→ **Supplied records**:
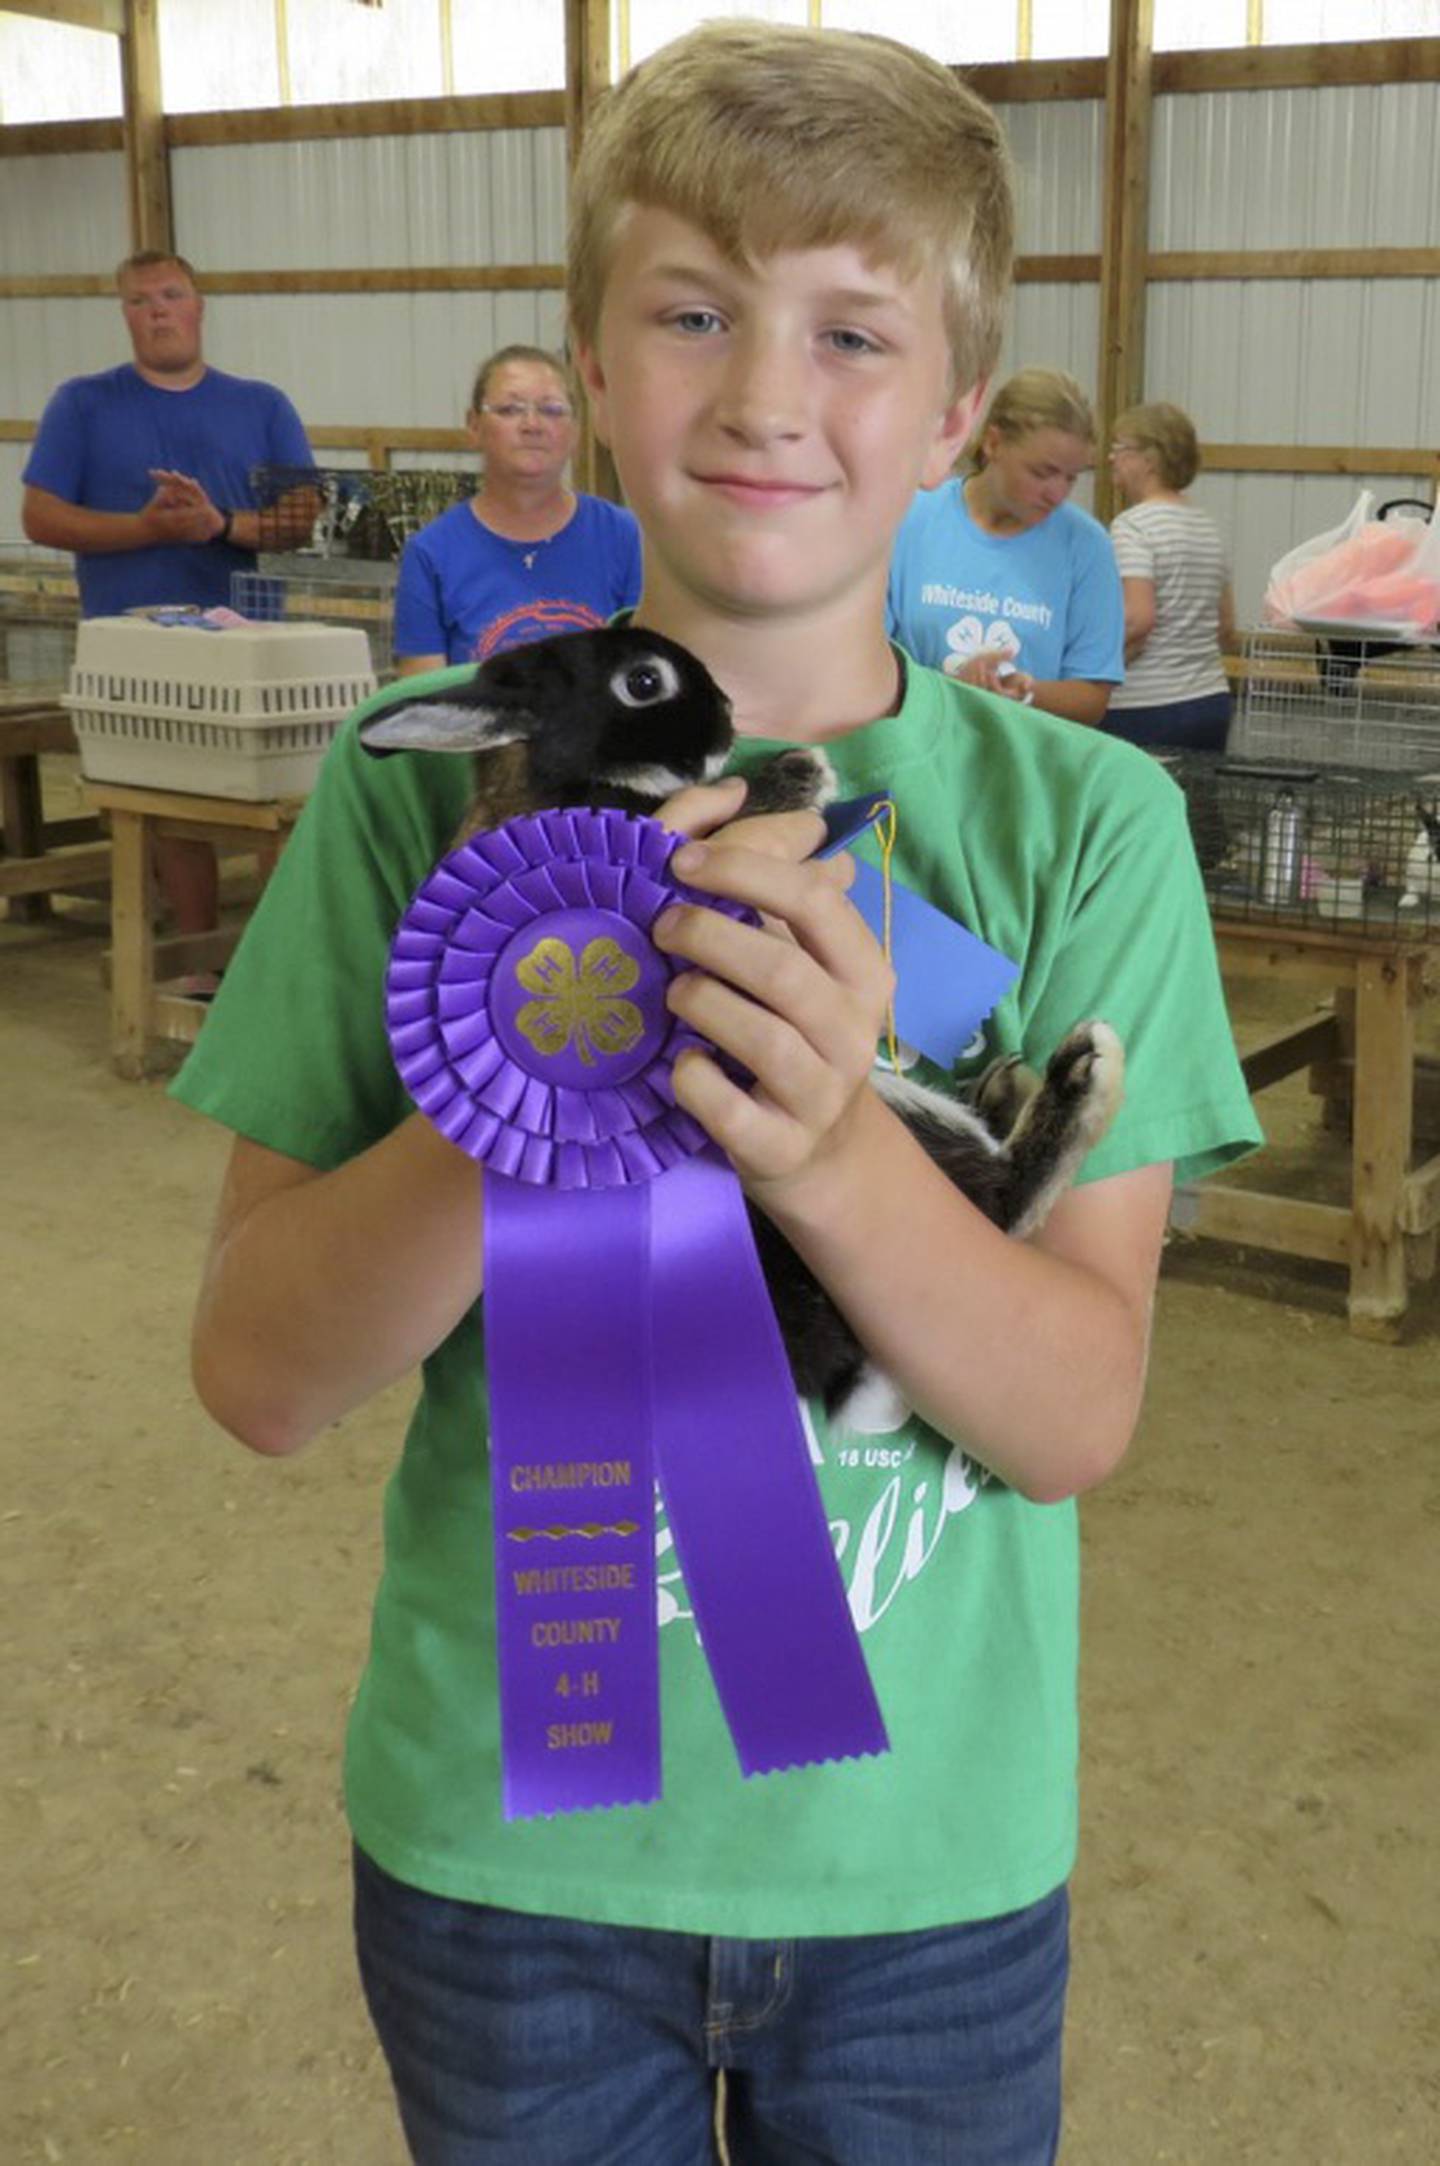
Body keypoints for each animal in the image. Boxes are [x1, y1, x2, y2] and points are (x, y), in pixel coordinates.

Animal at [361, 628, 1126, 1429]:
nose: (730, 713)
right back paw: (1080, 1073)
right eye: (643, 682)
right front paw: (798, 776)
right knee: (1006, 1199)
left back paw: (1010, 1085)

→ **Work required**: Apart from the pictures, all of the data should be repeated exactly.

→ **Solution to this exercise**:
Body keypoints for each animal in the image. Boxes are [x1, y1, x2, y2] and points are (x, y), in pixel coordinates.

Animal at [361, 628, 1126, 1429]:
nose: (730, 713)
right back paw: (1080, 1073)
right eye: (643, 682)
right front paw: (798, 776)
right knee: (1006, 1199)
left back paw: (1010, 1085)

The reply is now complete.